Все или почти все здесь правильно, но одна "маленькая" "оговорка"
обесценивает весь этот "революционный" пассаж: "пролетарская демократия". Но
"пролетарская демократия" в стране, где пролетариат составлял 10%, а
крестьяне более 80%, означала, что отнюдь не большинство будет подавлять
буржуазию и помещиков, а меньшинство будет подавлять большинство, не говоря
уж о том, что пролетариат вообще имел к власти большевиков весьма
касательное отношение, и чем дальше шла эта власть по своему собственному
пути, тем меньше у пролетариата и этой власти становилось точек
соприкосновения. Во всяком случае это не просто оговорка.
"Мне кажется, что они слишком злоупотребляют фразами об "авторитете" и
централизации. Я не знаю вещи более авторитарной, чем революция и, мне
кажется, что когда посредством бомб и ружейных пуль навязывают свою волю
другим, как это делается во всякой революции, то осуществляется именно акт
власти. Недостаток централизации и власти стоил жизни Парижской Коммуне.
После победы делайте с властью и т.д.. что хотите, но для борьбы (подч.
мной - Н.С.) необходимо соединить все наши силы в один кулак и
сконцентрировать их в одном пункте атаки. А когда мне говорят о власти и
централизации как о двух вещах, заслуживающих осуждения при всяких
обстоятельствах, то мне кажется, что те, кто так говорят, либо не знают, что
такое революция, либо являются революционерами лишь на словах."
Ф. Энгельс - К. Терцаги, 14 января 1872г. Избранные письма,
М.1948г. с.275.
В 33 томе второго издания Сочинений К. Маркса и Ф. Энгельса,
(М.1964г.) под No145 на стр. 314-318 приводятся два черновика этого
письма, причем второй черновик датирован так: "14 - (15) января 1872г. После
текста этих двух черновиков указано: "В настоящем виде публикуется впервые.
Печатается по рукописи. Перевод с итальянского и немецкого". Теперь сравните
две фразы:
1. 1948г. "После победы делайте с властью и т.д., что хотите, но для
борьбы необходимо соединить все наши силы в один кулак и сконцентрировать их
в одном пункте атаки."
2. 1964г. "После победы делайте с авторитетом и т.д., что хотите..."
В "варианте" 1964г. слово "власть" везде заменено словом "авторитет".

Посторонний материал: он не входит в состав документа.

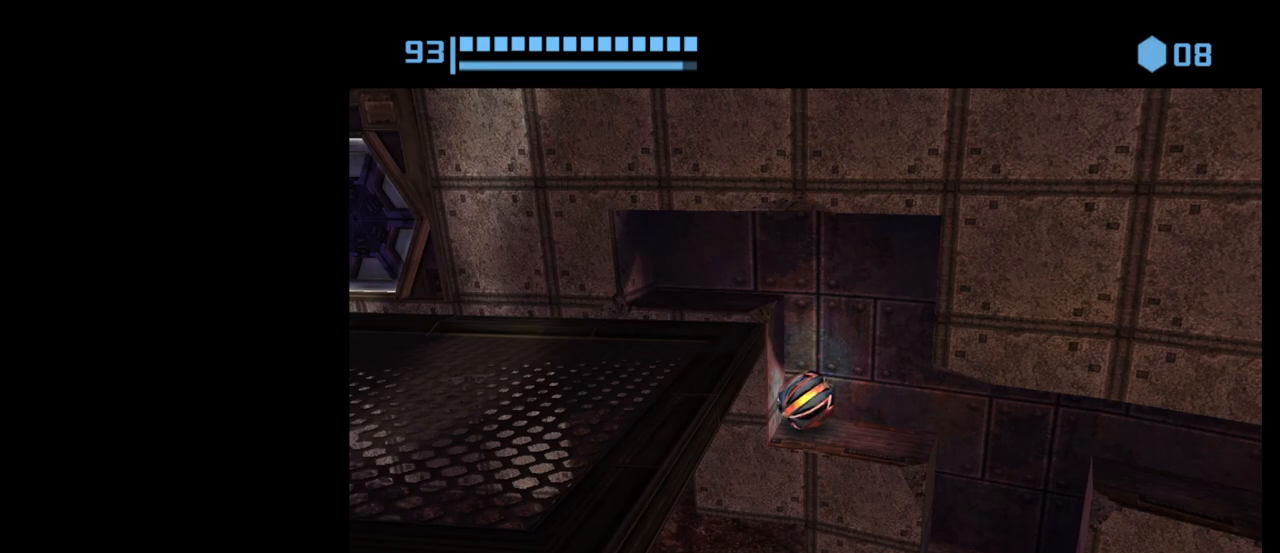
{"dt_ms": 500, "buttons": ["B"], "left_stick": "center", "events": [[33, "left_stick", "right"], [267, "left_stick", "center"]]}
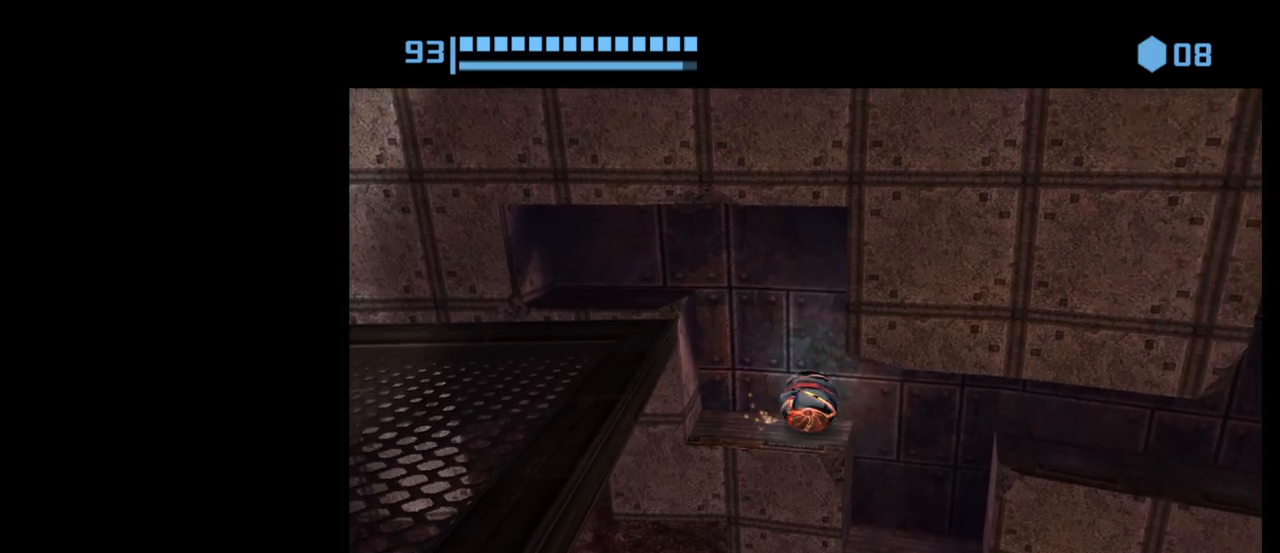
{"dt_ms": 500, "buttons": ["B"], "left_stick": "up-left", "events": [[100, "left_stick", "left"], [417, "left_stick", "up-left"]]}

Зачем же понадобился этот подлог? Таким нехитрым способом - заменой близким
по значению словом, искажена и затемнена ясная мысль Энгельса, который
говорит не о каком-то там "авторитете", а о политической власти! Еще бы,
ведь одна эта фраза, совершенно недвусмысленная, можно сказать, стирает с
лица земли олигархию: "После победы делайте с властью и т.д., что
хотите...", т.е., как бы пролетариат, народ, не организовался конкретно,
формы этой организации после победы уже не имеют решающего значения (Ф.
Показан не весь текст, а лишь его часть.